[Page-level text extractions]

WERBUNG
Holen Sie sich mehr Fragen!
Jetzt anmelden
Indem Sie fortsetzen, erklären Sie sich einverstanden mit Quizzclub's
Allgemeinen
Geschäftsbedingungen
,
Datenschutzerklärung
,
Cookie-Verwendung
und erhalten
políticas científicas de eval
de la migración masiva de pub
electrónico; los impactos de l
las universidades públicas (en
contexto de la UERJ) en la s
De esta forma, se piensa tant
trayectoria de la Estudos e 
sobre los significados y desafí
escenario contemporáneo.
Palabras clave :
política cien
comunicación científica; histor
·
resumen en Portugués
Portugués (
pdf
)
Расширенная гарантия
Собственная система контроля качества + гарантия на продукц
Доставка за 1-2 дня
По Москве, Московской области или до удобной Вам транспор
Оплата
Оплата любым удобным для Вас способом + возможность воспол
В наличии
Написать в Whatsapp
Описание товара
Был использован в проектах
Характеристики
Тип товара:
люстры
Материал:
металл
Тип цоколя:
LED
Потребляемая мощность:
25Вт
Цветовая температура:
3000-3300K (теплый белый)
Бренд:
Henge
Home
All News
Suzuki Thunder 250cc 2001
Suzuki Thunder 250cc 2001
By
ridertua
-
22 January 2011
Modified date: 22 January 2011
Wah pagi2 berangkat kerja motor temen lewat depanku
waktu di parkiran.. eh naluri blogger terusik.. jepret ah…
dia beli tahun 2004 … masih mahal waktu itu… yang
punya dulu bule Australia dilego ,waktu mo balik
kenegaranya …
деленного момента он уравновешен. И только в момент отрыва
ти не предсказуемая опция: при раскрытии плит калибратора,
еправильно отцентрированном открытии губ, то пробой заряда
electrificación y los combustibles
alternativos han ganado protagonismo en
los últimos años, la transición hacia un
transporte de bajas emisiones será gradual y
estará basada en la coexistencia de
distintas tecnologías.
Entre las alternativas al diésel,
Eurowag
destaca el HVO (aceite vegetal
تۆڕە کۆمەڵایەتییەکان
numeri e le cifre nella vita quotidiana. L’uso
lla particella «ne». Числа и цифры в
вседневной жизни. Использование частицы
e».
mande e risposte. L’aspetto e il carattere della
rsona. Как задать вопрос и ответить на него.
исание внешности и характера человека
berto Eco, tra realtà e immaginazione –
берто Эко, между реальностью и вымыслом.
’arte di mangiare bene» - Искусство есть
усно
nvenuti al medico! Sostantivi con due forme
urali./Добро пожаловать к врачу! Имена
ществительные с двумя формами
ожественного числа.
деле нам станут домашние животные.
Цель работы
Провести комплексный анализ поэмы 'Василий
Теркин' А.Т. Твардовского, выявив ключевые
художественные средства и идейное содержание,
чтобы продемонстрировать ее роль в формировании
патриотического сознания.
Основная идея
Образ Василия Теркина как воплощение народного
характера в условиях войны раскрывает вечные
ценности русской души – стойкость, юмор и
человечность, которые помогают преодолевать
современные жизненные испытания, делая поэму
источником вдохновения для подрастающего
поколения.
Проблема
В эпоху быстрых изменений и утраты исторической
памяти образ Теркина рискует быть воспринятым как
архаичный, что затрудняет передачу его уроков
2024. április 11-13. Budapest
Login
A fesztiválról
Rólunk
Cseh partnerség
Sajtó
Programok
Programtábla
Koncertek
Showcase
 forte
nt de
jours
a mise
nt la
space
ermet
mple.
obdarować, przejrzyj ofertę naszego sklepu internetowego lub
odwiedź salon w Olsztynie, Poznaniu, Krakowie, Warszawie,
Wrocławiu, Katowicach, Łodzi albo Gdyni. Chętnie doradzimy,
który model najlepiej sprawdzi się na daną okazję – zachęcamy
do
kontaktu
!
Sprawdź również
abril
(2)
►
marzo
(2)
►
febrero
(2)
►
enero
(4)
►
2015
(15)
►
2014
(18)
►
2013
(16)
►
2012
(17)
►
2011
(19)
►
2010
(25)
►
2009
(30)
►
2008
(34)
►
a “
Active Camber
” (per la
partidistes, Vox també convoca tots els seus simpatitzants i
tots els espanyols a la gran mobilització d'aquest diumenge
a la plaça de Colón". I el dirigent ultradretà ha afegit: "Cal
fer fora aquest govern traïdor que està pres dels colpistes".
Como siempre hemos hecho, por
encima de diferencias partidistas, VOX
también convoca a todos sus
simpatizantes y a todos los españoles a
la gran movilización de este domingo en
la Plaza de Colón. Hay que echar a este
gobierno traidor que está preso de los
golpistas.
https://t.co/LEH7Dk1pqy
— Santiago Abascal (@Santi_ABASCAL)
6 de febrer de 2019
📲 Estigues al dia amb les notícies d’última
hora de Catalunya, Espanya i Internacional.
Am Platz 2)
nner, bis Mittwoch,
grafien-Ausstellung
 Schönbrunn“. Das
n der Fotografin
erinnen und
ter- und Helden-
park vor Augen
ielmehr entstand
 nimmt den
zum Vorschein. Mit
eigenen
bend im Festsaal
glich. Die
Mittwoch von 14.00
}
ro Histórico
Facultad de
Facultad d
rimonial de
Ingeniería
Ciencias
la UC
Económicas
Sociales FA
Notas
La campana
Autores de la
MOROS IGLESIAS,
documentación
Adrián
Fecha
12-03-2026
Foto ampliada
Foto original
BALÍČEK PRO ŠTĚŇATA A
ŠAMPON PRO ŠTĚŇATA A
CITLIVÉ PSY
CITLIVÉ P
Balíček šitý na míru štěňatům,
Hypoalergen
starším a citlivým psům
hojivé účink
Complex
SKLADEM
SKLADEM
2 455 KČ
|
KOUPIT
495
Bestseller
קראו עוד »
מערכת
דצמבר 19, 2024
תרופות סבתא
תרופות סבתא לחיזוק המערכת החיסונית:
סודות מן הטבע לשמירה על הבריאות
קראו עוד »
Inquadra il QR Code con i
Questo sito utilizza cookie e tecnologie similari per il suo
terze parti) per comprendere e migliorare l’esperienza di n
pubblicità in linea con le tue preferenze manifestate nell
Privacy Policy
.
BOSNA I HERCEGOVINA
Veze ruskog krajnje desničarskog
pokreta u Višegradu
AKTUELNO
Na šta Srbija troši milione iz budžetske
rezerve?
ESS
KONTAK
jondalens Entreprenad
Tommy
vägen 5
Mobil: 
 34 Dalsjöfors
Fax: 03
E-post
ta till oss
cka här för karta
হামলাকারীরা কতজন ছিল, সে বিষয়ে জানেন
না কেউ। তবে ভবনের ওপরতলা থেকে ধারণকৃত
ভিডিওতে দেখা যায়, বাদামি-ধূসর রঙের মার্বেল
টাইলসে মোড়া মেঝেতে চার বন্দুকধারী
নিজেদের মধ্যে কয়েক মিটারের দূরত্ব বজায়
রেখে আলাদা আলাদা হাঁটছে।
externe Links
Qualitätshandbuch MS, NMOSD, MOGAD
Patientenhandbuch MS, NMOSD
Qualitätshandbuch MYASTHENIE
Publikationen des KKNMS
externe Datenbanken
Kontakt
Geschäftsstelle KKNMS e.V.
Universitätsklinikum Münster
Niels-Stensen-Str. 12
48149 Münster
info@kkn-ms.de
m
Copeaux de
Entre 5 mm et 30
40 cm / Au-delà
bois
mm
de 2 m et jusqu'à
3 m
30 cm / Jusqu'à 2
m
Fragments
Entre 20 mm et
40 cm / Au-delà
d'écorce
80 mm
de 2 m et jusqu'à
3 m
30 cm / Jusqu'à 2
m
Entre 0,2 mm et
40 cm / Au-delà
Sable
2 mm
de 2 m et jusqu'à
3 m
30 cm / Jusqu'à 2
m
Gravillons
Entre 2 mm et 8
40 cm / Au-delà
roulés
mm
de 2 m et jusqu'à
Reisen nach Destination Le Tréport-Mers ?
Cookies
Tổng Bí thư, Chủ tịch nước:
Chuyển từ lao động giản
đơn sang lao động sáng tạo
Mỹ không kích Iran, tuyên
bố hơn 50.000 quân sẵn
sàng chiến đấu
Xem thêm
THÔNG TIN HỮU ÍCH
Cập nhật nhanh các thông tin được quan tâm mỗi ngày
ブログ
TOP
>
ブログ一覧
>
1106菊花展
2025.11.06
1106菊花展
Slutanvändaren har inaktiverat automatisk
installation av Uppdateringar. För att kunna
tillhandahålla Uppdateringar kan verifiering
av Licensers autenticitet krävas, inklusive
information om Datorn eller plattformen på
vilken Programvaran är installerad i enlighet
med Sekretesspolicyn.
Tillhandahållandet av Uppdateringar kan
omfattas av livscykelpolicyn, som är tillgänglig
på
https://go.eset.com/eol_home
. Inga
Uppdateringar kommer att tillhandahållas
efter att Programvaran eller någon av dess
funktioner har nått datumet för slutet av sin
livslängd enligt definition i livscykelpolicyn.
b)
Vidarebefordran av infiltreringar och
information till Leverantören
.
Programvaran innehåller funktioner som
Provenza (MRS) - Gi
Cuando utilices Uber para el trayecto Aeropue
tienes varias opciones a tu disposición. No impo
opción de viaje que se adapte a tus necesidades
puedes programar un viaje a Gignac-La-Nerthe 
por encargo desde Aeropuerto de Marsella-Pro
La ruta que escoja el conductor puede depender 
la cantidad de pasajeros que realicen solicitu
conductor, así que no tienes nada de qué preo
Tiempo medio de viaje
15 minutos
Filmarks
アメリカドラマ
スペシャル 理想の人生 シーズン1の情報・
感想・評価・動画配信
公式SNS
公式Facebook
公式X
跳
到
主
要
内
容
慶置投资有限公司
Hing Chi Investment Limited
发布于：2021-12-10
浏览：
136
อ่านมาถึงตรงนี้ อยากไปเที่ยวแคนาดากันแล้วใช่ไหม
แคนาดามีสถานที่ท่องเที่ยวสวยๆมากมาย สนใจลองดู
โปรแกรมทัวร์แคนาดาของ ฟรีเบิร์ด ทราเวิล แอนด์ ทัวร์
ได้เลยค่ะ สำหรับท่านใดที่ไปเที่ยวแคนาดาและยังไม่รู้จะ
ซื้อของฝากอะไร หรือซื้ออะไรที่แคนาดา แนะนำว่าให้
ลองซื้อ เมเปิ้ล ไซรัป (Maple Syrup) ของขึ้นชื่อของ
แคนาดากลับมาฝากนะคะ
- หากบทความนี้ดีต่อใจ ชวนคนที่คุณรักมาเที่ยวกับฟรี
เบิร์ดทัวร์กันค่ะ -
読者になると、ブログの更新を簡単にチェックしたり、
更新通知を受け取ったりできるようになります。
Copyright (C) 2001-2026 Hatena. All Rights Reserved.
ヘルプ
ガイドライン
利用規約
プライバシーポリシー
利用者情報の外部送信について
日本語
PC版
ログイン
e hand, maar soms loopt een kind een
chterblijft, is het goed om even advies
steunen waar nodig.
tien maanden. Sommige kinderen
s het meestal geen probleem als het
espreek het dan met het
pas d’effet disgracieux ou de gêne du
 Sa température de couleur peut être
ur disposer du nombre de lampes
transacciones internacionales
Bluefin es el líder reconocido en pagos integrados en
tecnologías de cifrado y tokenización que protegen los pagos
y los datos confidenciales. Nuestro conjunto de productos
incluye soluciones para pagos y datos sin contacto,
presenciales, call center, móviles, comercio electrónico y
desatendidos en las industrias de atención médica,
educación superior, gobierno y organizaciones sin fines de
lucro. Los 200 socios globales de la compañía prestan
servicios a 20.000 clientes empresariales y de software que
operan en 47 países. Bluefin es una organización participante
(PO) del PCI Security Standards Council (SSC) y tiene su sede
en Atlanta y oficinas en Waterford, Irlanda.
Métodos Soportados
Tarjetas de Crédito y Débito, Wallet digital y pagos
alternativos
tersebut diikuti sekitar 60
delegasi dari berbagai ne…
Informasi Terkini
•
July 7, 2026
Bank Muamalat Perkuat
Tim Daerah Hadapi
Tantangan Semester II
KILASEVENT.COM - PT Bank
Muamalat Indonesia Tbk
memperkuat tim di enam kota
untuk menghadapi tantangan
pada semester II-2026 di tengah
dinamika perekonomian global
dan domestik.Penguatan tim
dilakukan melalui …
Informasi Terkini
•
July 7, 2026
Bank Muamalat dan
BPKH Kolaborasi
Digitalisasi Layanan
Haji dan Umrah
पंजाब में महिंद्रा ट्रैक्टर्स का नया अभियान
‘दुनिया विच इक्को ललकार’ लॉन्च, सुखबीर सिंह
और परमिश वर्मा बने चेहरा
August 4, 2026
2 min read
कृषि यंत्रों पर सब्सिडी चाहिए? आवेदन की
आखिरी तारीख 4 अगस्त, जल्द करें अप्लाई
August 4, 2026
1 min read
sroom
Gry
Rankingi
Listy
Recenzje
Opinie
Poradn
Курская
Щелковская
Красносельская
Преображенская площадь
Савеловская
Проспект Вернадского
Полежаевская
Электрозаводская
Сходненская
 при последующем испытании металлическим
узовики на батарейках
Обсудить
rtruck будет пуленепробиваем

◆ Work to be completed
Extract every line above that contains the word "ŠTĚŇATA".

◆ Response area
BALÍČEK PRO ŠTĚŇATA A
ŠAMPON PRO ŠTĚŇATA A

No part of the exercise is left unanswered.